The whole system was set up in the Mesmer studio, which we laid out like a TV control gallery with two rows, socially distanced 2m apart. It comes equipped with a 10gbps internal network (neccesary when we’re bouncing video between so many computers via NDI) and a reliable 1gbps dedicated internet connection. All together including the control and playback systems, we used six of our powerful animation computers and two iPads (to control the Zoom Rooms), as well as a bunch of other ancillary equipment we had like sound mixers and control surfaces. Blue-i kindly donated a projector so we could keep track of all the feeds on a large projected output.
On the evening of the 22nd May, we did two performances of the show, each with around 200 attendees. Technically, things went really well.
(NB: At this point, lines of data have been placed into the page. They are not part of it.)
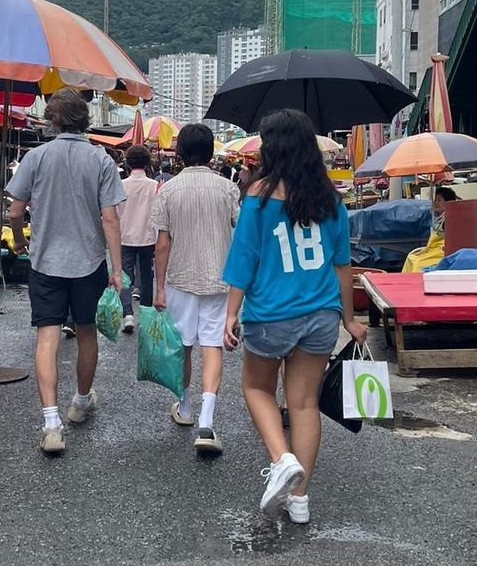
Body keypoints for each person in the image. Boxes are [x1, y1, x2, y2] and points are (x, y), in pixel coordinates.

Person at [222, 109, 367, 523]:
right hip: (321, 314)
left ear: (274, 147)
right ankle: (299, 500)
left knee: (256, 389)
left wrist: (231, 313)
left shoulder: (259, 197)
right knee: (304, 404)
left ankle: (281, 458)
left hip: (271, 314)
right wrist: (350, 320)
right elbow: (343, 264)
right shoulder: (331, 200)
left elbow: (244, 259)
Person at [6, 88, 124, 456]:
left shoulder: (36, 156)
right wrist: (117, 268)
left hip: (45, 261)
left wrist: (19, 240)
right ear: (85, 119)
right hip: (89, 261)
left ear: (53, 120)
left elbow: (14, 210)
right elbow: (110, 217)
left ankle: (51, 423)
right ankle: (80, 401)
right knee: (87, 332)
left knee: (48, 336)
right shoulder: (101, 160)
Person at [151, 123, 241, 455]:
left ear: (181, 153)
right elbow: (241, 233)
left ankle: (185, 408)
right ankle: (207, 420)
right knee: (213, 346)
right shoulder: (228, 189)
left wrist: (159, 288)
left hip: (181, 279)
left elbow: (162, 245)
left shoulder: (169, 191)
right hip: (221, 279)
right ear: (210, 151)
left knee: (184, 346)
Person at [118, 144, 158, 333]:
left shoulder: (120, 185)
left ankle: (127, 314)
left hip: (125, 237)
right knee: (147, 276)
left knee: (126, 277)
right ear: (148, 163)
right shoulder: (155, 186)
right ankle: (146, 314)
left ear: (128, 164)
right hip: (148, 237)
There’s a few things that could still be developed, but we proved that this is a functional way of mixing multiple performers, allowing them to interact with each other and with an audience in a manner that isn’t too dissimilar to a normal show, whilst keeping the whole thing accessible in Zoom.
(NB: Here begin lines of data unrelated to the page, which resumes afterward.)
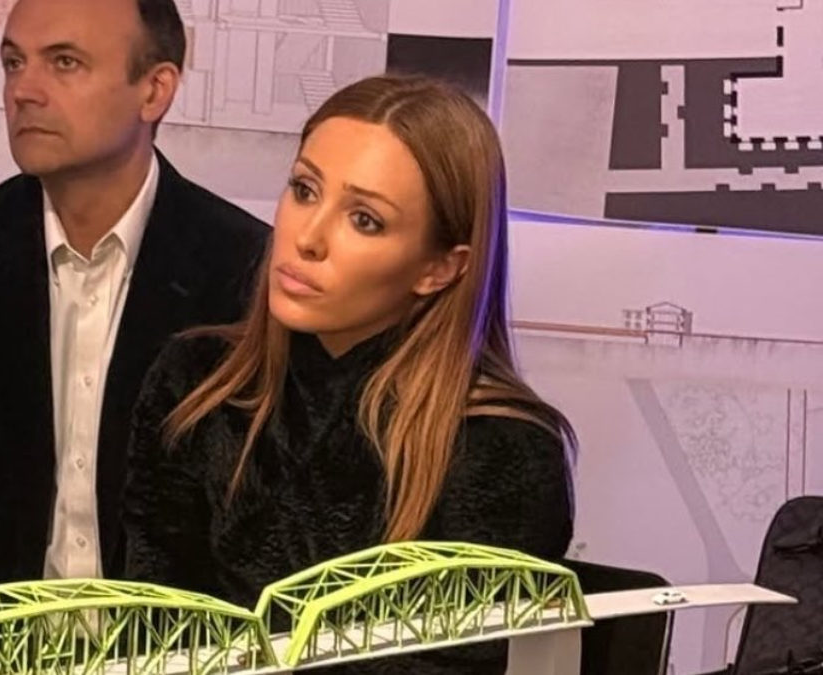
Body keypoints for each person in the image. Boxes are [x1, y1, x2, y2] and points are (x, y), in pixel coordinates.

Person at [122, 75, 575, 674]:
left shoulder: (502, 448)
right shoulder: (194, 383)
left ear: (441, 268)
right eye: (304, 190)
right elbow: (158, 636)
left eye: (364, 219)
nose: (307, 238)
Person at [0, 0, 269, 608]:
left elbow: (250, 534)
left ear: (154, 90)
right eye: (13, 62)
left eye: (64, 62)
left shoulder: (244, 269)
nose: (24, 91)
Having said that, there were a few issues that we couldn’t solve inside Zoom: we had occasional problems with audience members being kicked out of the call when being moved to breakout rooms, some people who couldn’t access all of Zoom’s features on their device, and there is a long-standing difficulty with anything that requires both the audience and the performers to be in time with music. Looking ahead, it’s possible that a lot of these issues could be solved by moving online performance onto its own dedicated conferencing system. But with two weeks to plan and execute this project, building something from scratch was unfeasible.
We also had to consult on and develop systems for moderating the various rooms, making sure ticket-holders could be identified and regulated, and making sure we could rehearse the project before letting the audience in. All of this is beyond the scope of this case study, but an interesting exercise. Again, a bespoke system would give us more control over all of this, but with the time we had we were able to make Zoom’s existing waiting room and co-host features do everything we needed to do,. We used Discord for private admin communication and showcalling.
There’s still a long way to go before the system will manage something quite as complex and audience-heavy as a full scale live immersive show, but if there was ever a time to develop such a system, it’s now!
Salvador Bettancourt Avila & Ian William Galloway, June 2020
Edited by Emily Bagshaw